ByteDance’s New Large Model, Doubao, Delivers Stellar Performance

The Doubao large model was recently unveiled by ByteDance. Besides sparking a trend of price reductions for large models with its impressively low cost, Doubao’s modeling capabilities have garnered significant industry attention.

The Doubao Model team disclosed the results of a phase of internal testing. The Doubao-pro-4k model scored a total of 76.8 across 11 mainstream public evaluation sets, including MMLU, BBH, GSM8K, and HumanEval. This score represents a 19% improvement over the 64.5 score achieved by the previous generation model, Skylark2, and surpasses the scores of other domestic models tested during the same period.

The evaluation results reveal that Doubao made substantial strides in code capabilities, improving by around 50% compared to the previous generation model on the HumanEval and MBPP evaluation sets. Furthermore, Doubao demonstrated significant performance enhancements on evaluation sets for professional knowledge and instruction compliance, achieving improvements of 33% and 24% respectively. This positioned Doubao as the highest scoring domestic model in these areas.

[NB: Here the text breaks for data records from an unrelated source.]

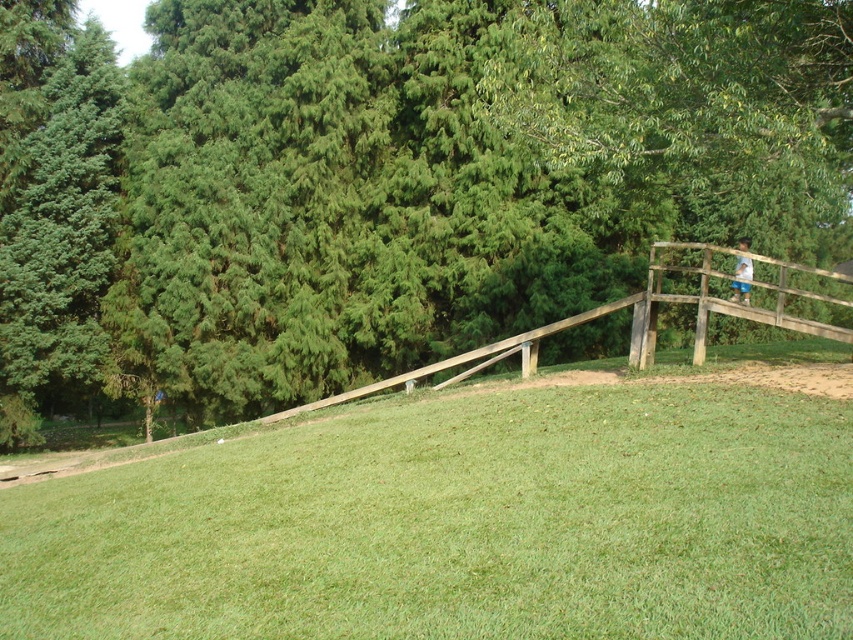
Does point (165, 609) come farther from viewer compared to point (415, 372)?

No, (165, 609) is in front of (415, 372).

How much distance is there between green grassy at center and wooden rail at right?

green grassy at center and wooden rail at right are 5.76 meters apart.

Who is more distant from viewer, (589, 416) or (392, 376)?

Positioned behind is point (392, 376).

Locate an element on the screen. green grassy at center is located at coordinates (459, 524).

The height and width of the screenshot is (640, 853). What do you see at coordinates (459, 524) in the screenshot?
I see `green grassy at center` at bounding box center [459, 524].

The image size is (853, 640). What are the coordinates of `green grassy at center` in the screenshot? It's located at (459, 524).

Does green leafy tree at upper center have a greater height compared to wooden rail at right?

Yes, green leafy tree at upper center is taller than wooden rail at right.

Does green leafy tree at upper center appear under wooden rail at right?

No, green leafy tree at upper center is not below wooden rail at right.

Describe the element at coordinates (381, 182) in the screenshot. I see `green leafy tree at upper center` at that location.

Identify the location of green leafy tree at upper center. The width and height of the screenshot is (853, 640). (381, 182).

Doubao’s model also showed commendable performance in evaluations of mathematical capabilities and language comprehension abilities, as well as on the comprehensive evaluation sets CMMLU and CEval, securing a place within the top three. When considering the test results from all 11 public evaluation sets, the total score for Doubao’s general model-pro was 76.8. According to OpenAI’s published test scores, GPT-4 maintained a slight edge with a total score of 80.1 across these evaluation sets.

It’s worth noting that the Doubao model was launched only recently, on May 15, and has not yet been incorporated into third-party institution testing. However, it’s anticipated that many third-party evaluation institutions will release the model’s evaluation results over the next one to two months. The AI dialogue assistant, “Doubao,” which shares its name with the model, has already reached a monthly active user count of 26 million, offering users a free testing experience.

In a previous evaluation report released by the Beijing Academy of Artificial Intelligence, which covered 91 language models worldwide, Skylark2 topped the list in the subjective evaluation that focused on Chinese language capabilities, outperforming GPT-4.